_Goal of the exercise_.
Update the text of the items below by replacing every "Cerca" with "Busca", changing nothing else. Leave the pictures out of your answer.

_Task data_.

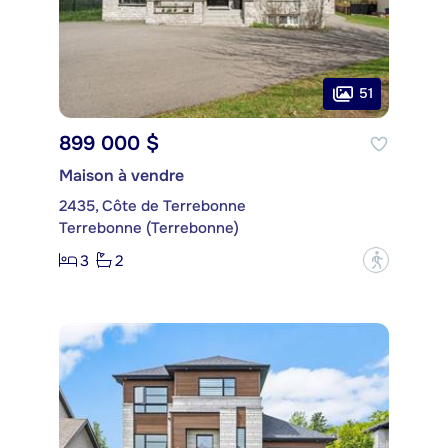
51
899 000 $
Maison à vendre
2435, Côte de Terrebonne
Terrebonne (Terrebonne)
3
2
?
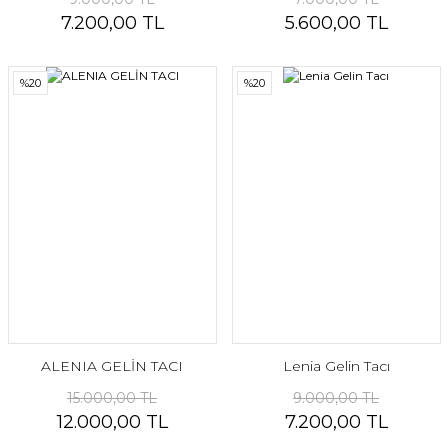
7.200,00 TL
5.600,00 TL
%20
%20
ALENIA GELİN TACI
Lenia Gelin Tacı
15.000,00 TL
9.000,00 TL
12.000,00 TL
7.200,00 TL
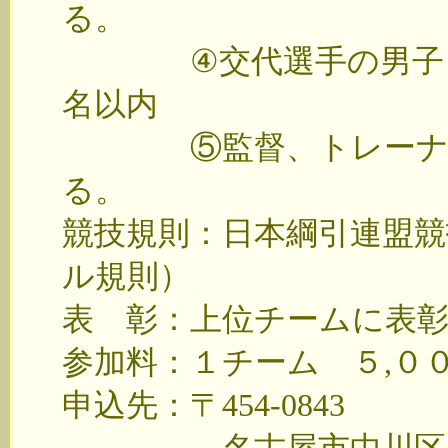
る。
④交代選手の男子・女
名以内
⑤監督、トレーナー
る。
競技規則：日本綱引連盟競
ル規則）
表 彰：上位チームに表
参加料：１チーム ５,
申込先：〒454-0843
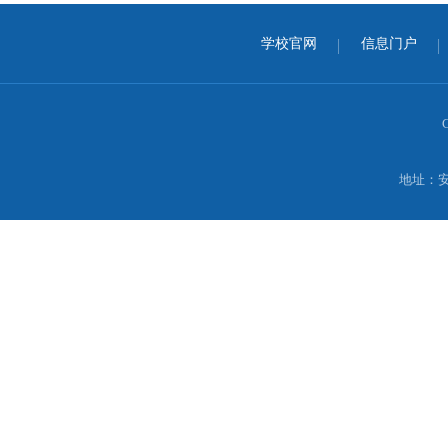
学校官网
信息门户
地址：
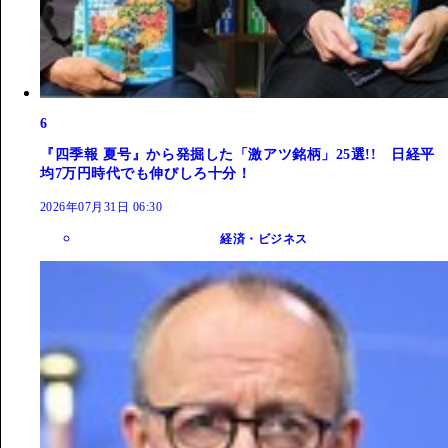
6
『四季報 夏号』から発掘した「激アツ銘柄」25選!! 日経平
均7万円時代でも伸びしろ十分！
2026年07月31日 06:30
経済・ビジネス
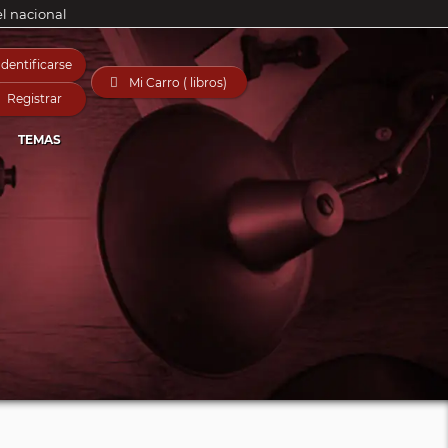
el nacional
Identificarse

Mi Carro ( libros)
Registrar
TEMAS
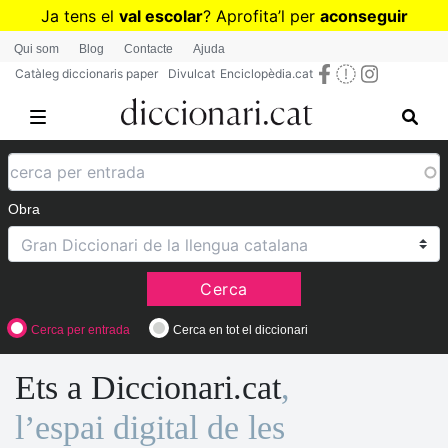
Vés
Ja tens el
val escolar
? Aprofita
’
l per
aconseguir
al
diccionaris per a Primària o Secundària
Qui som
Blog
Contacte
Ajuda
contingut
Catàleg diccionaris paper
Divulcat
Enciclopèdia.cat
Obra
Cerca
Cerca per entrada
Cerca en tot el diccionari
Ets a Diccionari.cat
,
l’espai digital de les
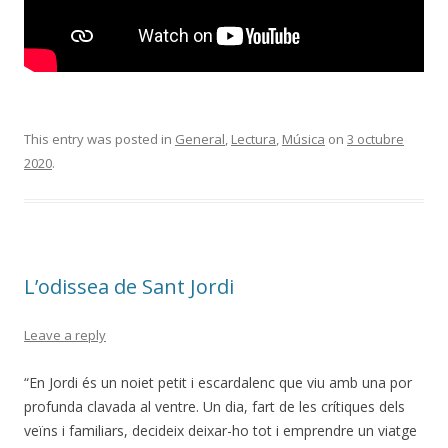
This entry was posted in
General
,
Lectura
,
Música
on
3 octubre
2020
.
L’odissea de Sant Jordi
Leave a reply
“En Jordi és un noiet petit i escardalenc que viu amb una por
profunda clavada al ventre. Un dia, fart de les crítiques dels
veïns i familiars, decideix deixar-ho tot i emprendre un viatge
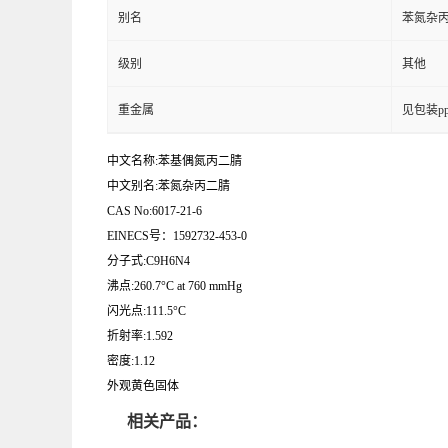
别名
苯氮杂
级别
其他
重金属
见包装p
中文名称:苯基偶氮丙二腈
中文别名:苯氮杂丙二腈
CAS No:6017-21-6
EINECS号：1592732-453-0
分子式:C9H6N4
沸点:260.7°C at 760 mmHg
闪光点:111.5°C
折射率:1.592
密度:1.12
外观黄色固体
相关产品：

_Output of the task_.
51
899 000 $
Maison à vendre
2435, Côte de Terrebonne
Terrebonne (Terrebonne)
3
2
?
7.200,00 TL
5.600,00 TL
%20
%20
ALENIA GELİN TACI
Lenia Gelin Tacı
15.000,00 TL
9.000,00 TL
12.000,00 TL
7.200,00 TL
る。
④交代選手の男子・女
名以内
⑤監督、トレーナー
る。
競技規則：日本綱引連盟競
ル規則）
表 彰：上位チームに表
参加料：１チーム ５,
申込先：〒454-0843
学校官网
信息门户
地址：
6
『四季報 夏号』から発掘した「激アツ銘柄」25選!! 日経平
均7万円時代でも伸びしろ十分！
2026年07月31日 06:30
経済・ビジネス
el nacional
Identificarse

Mi Carro ( libros)
Registrar
TEMAS
Vés
Ja tens el
val escolar
? Aprofita
’
l per
aconseguir
al
diccionaris per a Primària o Secundària
Qui som
Blog
Contacte
Ajuda
contingut
Catàleg diccionaris paper
Divulcat
Enciclopèdia.cat
Obra
Busca
Busca per entrada
Busca en tot el diccionari
Ets a Diccionari.cat
,
l’espai digital de les
This entry was posted in
General
,
Lectura
,
Música
on
3 octubre
2020
.
L’odissea de Sant Jordi
Leave a reply
“En Jordi és un noiet petit i escardalenc que viu amb una por
profunda clavada al ventre. Un dia, fart de les crítiques dels
veïns i familiars, decideix deixar-ho tot i emprendre un viatge
别名
苯氮杂
级别
其他
重金属
见包装p
中文名称:苯基偶氮丙二腈
中文别名:苯氮杂丙二腈
CAS No:6017-21-6
EINECS号：1592732-453-0
分子式:C9H6N4
沸点:260.7°C at 760 mmHg
闪光点:111.5°C
折射率:1.592
密度:1.12
外观黄色固体
相关产品：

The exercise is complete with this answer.